По дороге мы прыгали на одной ноге, вытряхивая воду из ушей, и на ходу сохли. Сохли по частям: лицо, руки, потом волосы — немножко, а одежда медленно.

— Она высохнет, куда ей деваться, — успокаивала Джоан, — вот не простудиться бы от такой ванны. Надо домой забежать, чего-нибудь горячего выпить. Я тебя с мамой познакомлю, — Джоан потряхивала головой. Такая у неё привычка — головой потряхивать, а то волосы на глаза набегают. — Знаешь, мама у меня совсем молодая, мы с отцом её по имени зовём — Ева. Раньше все вообще думали, что она моя старшая сестра. А потом, когда такое с отцом случилось, Ева сразу постарела, изменилась, характер у неё испортился. Но ты не думай, она хорошая! Только уж не проговорись, что мы попали в такую переделку. После случая с папой Ева за меня очень боится.

Дома у Джоан

На улице, где живёт Джоан, много старых, давно не ремонтированных домов, облезлых, некрасивых. Окна немытые, без занавесок, пустые какие-то. Но квартира Джоан оказалась в подвале. Там окон и вовсе нет, свет попадает только через открытую дверь. С улицы сразу ничего не разглядишь, а потом я увидела у стенки большущую кровать. Никогда не видела такой огромной кровати. И вместо ножек — чурбачки деревянные.
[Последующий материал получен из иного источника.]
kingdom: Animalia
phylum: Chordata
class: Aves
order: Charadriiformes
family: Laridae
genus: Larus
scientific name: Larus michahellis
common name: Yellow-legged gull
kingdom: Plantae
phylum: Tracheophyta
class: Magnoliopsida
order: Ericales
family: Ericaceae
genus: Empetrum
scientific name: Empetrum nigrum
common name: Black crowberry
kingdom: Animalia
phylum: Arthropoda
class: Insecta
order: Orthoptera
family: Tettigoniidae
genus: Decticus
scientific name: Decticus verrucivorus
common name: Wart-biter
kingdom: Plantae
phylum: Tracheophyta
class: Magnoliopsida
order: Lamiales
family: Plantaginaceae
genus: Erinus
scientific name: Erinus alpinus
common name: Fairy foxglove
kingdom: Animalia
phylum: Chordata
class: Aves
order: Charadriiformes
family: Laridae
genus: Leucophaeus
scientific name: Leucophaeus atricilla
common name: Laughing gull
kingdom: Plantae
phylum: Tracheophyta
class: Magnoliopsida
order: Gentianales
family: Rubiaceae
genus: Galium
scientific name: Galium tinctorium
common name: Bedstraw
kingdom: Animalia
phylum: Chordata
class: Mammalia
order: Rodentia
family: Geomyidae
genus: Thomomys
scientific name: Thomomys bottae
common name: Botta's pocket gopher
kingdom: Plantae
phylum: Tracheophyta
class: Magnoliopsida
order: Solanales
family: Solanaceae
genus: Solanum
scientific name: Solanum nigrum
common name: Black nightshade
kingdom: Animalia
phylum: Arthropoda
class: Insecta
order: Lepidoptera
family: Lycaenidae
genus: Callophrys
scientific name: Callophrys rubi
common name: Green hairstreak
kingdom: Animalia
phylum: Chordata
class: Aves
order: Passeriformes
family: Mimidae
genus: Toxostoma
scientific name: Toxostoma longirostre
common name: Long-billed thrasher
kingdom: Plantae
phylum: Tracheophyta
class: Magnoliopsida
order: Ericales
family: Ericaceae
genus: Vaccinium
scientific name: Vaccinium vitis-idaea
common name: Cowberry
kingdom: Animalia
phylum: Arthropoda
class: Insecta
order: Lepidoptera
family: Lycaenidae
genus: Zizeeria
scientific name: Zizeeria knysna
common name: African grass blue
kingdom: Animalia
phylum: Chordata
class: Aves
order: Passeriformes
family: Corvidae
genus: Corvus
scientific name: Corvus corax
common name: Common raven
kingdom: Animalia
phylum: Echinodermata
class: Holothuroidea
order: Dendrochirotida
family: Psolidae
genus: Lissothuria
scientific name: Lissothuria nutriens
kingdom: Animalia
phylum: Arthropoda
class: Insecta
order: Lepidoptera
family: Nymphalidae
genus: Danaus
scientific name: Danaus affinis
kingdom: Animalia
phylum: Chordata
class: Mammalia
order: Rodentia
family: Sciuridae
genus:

— Зато зимой тепло, друг от дружки согреваемся, спим-то все вместе.

— А где же печка или батарея? — оглядываюсь я.

— Видишь, трубы поднимаются вверх, туда, в дом? По ним идёт горячая вода, оттого и тепло. Но только у нас очень сыро, поэтому по-настоящему тепло никогда не бывает. Зато на улице жара, а у нас прохладно, правда?

Я кивнула. Действительно, было прохладно.

Евы дома не оказалось. На кровати спит мужчина, вероятно, отец Джоан. Сон у него тяжелый, во сне вздрагивает, что-то бормочет.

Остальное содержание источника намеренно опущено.